I have waited several weeks to share this post with you. I have not kept my admiration for Rich Odell’s sculpt, “Amy Johnson.” A couple of months ago, I shared it at a SCAHMS meeting. Randy Myer and his wife Cathy were present. Randy is a long time member and respected painter and sculptor—and not just at SCAHMS. His name can be found in a host of magazines that center on miniatures.

The idea struck me that perhaps he would paint Amy, but I didn’t want to bother him with yet another project. I didn’t have to bother him at all. He came up after the show-n-tell very enthused with the piece. I told him I would give him the piece if he would paint it and provide a brief write-up. He was more than glad to do so. Even his wife, Cathy, was enthused about the prospect.

To remind those of you who are not familiar with the piece, here is a pic of “Amy” unpainted:

Amy-Mould-Casting 002

Amy-Mould-Casting-003

Below is the first pic Randy sent me as a Work-in-Progress:

AmyJohnson

And here is a pic of “Amy” completed:

Amy Johnson

Here is Randy Myers’ write up:

“When Steve Lloyd Offered to give me his copy of Rich Odell’s Amy Johnson bas–relief , I was flabbergasted …and intimidated. I had never painted a bas-relief OR lady before, but it was such a beautiful sculpt I had to give it a try.

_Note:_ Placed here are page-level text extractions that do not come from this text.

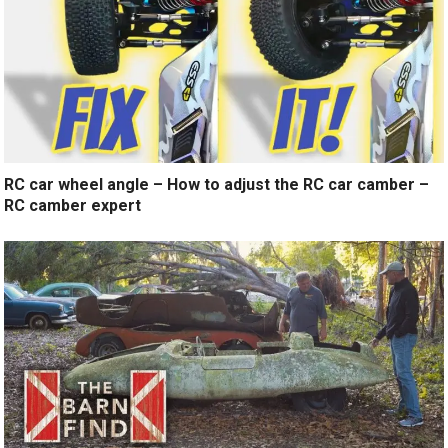
RC car wheel angle – How to adjust the RC car camber –
RC camber expert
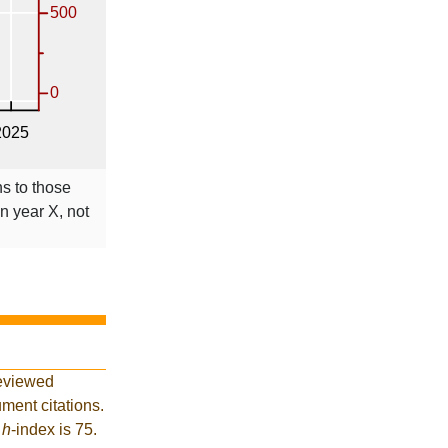
ns to those
in year X, not
reviewed
ment citations.
t
h
-index is 75.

“Painting a bas-relief is a not quite like painting a flat in that there is some shape and depth for light to play off of, so all the painter needs to do is help the illusion of roundness along a bit, without relying on paint alone to do the job. Photos and artwork are a useful guide for color placement.

“I began by undercoating with Humbrol enamels. The flat enamel paint helps to absorb some of the oil from the artists paint so the finish has a realistic sheen without glossiness. I used Humbrol Flesh, Natural Wood, Wine Red, and Untanned Leather to undercoat the skin with a general pinkish hue. The leather coat and helmet were painted Untanned Leather, and the fur collar Natural Wood.

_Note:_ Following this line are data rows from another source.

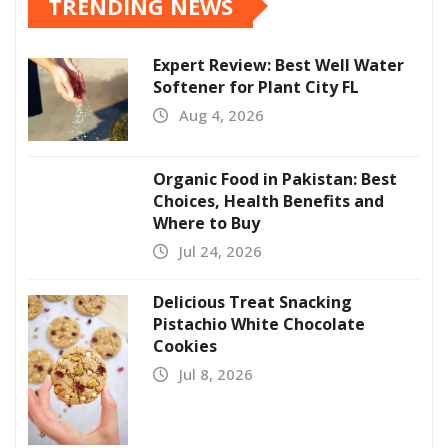
TRENDING NEWS
Expert Review: Best Well Water
Softener for Plant City FL
Aug 4, 2026
Organic Food in Pakistan: Best
Choices, Health Benefits and
Where to Buy
Jul 24, 2026
Delicious Treat Snacking
Pistachio White Chocolate
Cookies
Jul 8, 2026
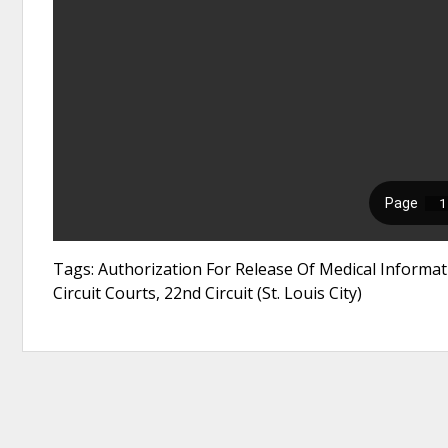
Tags: Authorization For Release Of Medical Informat
Circuit Courts, 22nd Circuit (St. Louis City)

“My artist’s oil skin mixture includes Jaunne Brillant, Flesh Tint, Titanium White, and Mars Brown. I blocked in the shadow and highlight areas then used a clean dry brush to remove as much of the paint as I could. The areas between the shadows and highlights is painted straight Flesh Tint, which is also removed, then the transitions between carefully blended with a clean, dry shader or filbert brush. I kept the shadows very subtle, with small variations of color to keep the face smooth and feminine. Only the deepest shadow under the eyebrow and folds around the eye and under the nose get pure Mars brown. A light blush on the cheek can be achieved by adding tiny dots of Cadmium Red, and stippling with a brush until the color is nearly gone.

“I chose to paint the eyes using enamels to better control the paint. The whites are Flat White with a little Natural Wood. The iris is first painted Oxford Blue, then a smaller circle of Winsor Blue Oil paint mixed with Flat white enamel inside. The pupil is Flat Black with a pure Flat White catch-light. Eyebrows were added with Mars Brown and Burnt Umber, while Burnt Umber alone created eyelashes. Finally, the lips are Cadmium Red, Titanium White, and Alizarin Crimson.

“The leather clothing was covered with Ivory black oil paint, which I brushed entirely off, creating a dark brown color. Mars brown and Mars black accentuated the folds and seams, which I blended until only a little color remained. I used Burnt Umber, Ivory Black, and a little Naples yellow to highlight on the top of the helmet. The fur collar got many washes of Ivory Black, Burnt Umber, and Mars Black before I picked out some of the raised texture with Humbrol Matt Chocolate , then another wash of Burnt Umber tied it all together.

“The fur collar seemed very drab after all that, so I gave it a coat of Humbrol Satin Finish mixed with Testors Dullcoat, while the goggle lenses were over-coated with Future Floor Polish.

“I painted all the metal parts with Humbrol Oxford Blue and Flat white.

“This was a very satisfying project. The delicacy of the sculpting needs only basic painting to produce a very fine result. I look forward to more miniatures from the talented hands of Rich Odell.”

Thank you, Randy and Rich.

If you would like to purchase one of Rich’s unpainted “Amy Johnson” head over to his website. While you are there check out the other pieces he’s sculpted and check back for upcoming offerings. Rich’s beautiful website is: http://www.richardodell.com.

One thought on “Randy Myers Paints “Amy Johnson”

  1. As ever humbled by the reception this sculpt has received and very grateful for all the support that Steve has given me from my very first project.

    Randy has worked wonders with this casting and in the process inspired me to keep pushing the boundaries of my own work. Amazing artwork Randy!